The FFCRA permits employers to exempt health care providers and emergency responders from receiving its leave benefits. Many employers who previously elected not to exempt such employees are now determining that they can no longer operate effectively with their health care providers and/or emergency responders taking leave pursuant to the FFCRA. Because the FFCRA specifically allows employers the option to exempt or not exempt these employees in accordance with their needs, employers may reasonably take steps to change their prior policies with regard to exempting these workers. Any policy change should be done in an equitable, consistent manner.

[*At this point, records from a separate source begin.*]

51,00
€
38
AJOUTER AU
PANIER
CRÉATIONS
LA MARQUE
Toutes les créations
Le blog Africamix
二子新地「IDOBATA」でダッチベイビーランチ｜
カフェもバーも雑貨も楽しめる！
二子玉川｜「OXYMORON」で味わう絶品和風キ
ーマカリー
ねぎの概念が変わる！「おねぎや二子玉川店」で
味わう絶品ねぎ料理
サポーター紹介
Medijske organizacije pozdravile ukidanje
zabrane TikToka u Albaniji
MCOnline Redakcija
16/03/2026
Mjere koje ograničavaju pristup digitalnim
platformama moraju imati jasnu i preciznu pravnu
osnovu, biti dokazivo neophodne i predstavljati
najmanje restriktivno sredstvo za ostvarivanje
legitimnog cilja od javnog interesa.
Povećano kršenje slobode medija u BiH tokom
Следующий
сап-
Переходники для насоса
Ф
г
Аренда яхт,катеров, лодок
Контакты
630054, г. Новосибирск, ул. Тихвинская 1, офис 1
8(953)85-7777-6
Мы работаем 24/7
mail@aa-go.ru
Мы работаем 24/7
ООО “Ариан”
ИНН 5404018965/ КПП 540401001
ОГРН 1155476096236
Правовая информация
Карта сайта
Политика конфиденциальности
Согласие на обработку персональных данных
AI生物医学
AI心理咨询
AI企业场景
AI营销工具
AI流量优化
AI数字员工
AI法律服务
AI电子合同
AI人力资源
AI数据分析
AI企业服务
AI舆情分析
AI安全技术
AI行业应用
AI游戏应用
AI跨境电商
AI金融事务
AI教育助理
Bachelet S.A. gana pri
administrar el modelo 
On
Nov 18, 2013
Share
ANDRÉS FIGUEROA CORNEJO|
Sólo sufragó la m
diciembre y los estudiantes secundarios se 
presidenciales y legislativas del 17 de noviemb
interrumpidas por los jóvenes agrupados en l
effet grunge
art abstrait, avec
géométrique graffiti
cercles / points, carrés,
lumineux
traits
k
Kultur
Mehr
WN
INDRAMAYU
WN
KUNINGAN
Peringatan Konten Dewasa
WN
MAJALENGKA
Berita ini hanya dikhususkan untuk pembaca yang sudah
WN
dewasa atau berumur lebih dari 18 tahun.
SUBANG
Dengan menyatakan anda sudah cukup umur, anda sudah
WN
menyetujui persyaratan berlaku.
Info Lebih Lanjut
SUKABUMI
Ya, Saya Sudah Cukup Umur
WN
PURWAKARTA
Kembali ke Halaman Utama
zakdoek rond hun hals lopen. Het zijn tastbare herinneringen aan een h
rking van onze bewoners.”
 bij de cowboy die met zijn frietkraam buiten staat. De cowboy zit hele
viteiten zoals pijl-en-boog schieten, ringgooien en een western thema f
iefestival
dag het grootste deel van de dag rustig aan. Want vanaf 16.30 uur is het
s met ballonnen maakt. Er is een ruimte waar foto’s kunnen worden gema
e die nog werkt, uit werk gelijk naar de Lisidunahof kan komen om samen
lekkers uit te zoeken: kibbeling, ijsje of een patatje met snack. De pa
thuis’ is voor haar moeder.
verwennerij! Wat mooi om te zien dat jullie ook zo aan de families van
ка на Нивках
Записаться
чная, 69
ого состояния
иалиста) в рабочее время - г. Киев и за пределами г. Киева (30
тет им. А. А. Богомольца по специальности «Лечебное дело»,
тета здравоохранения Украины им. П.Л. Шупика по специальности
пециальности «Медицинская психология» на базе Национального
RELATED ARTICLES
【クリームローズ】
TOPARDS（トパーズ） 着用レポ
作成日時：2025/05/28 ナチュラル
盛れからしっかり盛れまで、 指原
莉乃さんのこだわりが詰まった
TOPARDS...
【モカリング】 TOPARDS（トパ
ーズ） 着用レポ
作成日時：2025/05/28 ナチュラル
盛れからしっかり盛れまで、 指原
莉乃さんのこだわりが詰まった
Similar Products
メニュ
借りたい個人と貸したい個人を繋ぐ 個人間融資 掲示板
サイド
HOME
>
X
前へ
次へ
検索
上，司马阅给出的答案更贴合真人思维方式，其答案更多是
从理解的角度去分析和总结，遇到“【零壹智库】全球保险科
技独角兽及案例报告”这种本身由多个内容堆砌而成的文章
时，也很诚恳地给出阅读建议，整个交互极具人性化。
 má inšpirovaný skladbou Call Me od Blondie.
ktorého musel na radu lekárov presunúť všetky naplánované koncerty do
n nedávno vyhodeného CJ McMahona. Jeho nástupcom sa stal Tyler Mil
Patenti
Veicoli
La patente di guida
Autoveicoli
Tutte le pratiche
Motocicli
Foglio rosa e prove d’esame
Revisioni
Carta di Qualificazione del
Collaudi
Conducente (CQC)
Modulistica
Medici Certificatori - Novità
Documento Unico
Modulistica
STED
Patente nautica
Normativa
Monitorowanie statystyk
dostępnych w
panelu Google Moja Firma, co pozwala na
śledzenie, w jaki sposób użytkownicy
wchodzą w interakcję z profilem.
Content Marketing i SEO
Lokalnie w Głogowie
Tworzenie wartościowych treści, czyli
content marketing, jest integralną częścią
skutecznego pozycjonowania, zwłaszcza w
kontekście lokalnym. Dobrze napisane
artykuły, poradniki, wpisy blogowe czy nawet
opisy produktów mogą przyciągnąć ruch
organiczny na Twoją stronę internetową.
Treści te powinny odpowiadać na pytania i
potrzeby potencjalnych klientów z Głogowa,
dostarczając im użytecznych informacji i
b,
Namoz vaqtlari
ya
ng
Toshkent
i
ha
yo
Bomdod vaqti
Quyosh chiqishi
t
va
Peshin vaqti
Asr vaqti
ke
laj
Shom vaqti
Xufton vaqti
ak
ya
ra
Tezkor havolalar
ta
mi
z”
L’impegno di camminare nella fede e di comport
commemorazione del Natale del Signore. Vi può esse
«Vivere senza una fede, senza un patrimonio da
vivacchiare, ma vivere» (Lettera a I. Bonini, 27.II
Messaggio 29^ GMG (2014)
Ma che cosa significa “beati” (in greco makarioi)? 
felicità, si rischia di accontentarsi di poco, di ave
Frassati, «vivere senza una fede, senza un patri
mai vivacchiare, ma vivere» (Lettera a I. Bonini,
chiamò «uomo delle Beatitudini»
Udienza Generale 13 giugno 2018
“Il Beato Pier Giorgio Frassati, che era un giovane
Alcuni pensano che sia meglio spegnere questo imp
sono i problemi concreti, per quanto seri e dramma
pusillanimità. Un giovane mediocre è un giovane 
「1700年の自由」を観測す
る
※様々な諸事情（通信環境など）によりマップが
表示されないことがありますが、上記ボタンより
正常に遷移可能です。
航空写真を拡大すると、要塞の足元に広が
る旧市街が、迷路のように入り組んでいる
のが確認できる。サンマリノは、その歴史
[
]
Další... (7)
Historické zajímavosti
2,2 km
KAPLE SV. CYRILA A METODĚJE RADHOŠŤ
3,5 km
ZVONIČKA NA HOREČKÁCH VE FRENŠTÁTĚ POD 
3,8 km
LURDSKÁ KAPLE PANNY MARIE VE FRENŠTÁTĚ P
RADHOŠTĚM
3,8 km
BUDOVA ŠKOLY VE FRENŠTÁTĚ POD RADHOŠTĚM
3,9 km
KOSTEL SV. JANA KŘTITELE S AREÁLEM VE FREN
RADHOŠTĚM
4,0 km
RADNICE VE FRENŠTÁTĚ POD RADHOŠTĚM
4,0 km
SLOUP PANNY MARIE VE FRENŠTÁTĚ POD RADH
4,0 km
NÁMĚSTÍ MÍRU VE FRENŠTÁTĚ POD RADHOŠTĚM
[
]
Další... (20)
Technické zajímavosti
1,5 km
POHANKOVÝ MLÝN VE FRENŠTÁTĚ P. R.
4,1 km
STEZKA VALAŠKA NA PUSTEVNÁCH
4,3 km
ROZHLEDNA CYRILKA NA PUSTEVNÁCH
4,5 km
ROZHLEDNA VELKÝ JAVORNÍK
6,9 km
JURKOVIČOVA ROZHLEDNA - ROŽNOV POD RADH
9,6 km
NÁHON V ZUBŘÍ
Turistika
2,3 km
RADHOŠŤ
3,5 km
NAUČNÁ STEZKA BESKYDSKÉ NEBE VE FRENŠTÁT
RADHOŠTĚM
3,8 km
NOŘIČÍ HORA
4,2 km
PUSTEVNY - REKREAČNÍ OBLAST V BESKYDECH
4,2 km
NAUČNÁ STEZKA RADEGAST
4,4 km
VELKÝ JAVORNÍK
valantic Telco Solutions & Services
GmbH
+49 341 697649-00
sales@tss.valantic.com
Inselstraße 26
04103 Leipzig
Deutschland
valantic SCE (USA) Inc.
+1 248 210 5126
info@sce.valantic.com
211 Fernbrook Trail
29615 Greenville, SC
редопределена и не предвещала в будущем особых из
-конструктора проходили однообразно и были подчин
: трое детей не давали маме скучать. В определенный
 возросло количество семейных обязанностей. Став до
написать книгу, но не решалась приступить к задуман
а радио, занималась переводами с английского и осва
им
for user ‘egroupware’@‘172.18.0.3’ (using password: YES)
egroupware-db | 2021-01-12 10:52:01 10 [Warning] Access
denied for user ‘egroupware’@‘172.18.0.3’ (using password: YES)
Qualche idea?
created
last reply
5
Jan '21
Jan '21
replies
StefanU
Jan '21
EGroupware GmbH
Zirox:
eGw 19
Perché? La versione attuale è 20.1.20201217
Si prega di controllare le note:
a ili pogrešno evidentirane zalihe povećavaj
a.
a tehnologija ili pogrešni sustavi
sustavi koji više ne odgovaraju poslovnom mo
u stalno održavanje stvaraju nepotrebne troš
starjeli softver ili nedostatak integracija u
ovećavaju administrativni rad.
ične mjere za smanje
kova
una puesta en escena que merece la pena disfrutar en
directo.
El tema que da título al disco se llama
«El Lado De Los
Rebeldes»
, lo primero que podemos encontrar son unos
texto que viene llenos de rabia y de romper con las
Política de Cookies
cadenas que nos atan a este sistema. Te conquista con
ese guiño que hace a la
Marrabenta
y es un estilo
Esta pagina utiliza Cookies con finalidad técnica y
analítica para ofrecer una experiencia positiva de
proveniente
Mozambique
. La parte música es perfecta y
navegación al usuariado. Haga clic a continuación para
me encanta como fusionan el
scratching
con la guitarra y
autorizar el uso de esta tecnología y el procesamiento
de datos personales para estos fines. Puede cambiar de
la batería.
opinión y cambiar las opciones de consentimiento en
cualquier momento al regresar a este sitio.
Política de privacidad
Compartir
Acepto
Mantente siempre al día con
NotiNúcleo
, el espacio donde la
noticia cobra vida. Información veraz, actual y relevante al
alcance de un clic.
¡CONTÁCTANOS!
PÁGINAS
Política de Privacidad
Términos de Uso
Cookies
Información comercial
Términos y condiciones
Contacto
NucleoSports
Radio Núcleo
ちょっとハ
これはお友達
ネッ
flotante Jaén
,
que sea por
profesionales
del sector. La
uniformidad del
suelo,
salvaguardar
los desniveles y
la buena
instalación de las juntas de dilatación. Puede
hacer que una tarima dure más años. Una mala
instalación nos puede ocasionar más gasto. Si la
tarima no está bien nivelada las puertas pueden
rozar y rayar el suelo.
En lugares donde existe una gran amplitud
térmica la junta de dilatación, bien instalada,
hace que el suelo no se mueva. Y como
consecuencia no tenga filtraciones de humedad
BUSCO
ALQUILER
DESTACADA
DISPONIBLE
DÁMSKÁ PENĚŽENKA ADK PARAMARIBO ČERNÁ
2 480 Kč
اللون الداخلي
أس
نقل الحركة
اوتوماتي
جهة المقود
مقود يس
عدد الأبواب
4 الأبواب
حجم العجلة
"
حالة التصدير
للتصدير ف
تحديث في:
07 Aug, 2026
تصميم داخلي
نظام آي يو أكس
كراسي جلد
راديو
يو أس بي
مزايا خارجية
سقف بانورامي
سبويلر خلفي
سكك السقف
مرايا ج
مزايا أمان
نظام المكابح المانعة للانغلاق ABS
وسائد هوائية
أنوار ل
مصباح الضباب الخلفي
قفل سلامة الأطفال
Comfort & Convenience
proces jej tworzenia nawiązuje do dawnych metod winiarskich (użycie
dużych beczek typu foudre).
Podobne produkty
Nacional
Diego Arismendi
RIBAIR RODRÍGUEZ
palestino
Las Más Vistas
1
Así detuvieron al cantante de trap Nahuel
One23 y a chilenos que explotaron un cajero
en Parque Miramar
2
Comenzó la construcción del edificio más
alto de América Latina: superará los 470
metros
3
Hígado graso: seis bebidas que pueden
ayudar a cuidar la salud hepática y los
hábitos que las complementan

Under FFCRA, “Health Care Provider includes any individual who is capable of providing health care services necessary to combat the COVID-19 public health emergency, including not only medical professionals, but also workers necessary to keep hospitals and health care facilities supplied and operational, workers involved in research, development, and production of equipment, drugs, vaccines, and other items needed to combat COVID-19. “Emergency Responder” includes those who 1) interact with and aid individuals with physical or mental health issues; 2) ensure the welfare and safety of our communities and Nation; 3) have specialized training relevant to emergency response; and, 4) provide essential services relevant to the public’s health and well-being.

The information contained in this document does not constitute legal advice. If you have questions about the matters discussed, please feel free to contact any of our labor and employment lawyers.

 


1 Employees who have already used all 12 weeks (of Emergency-FMLA and/or FMLA leave) in the designated 12 month year are not eligible for additional leave under Emergency-FMLA or FMLA.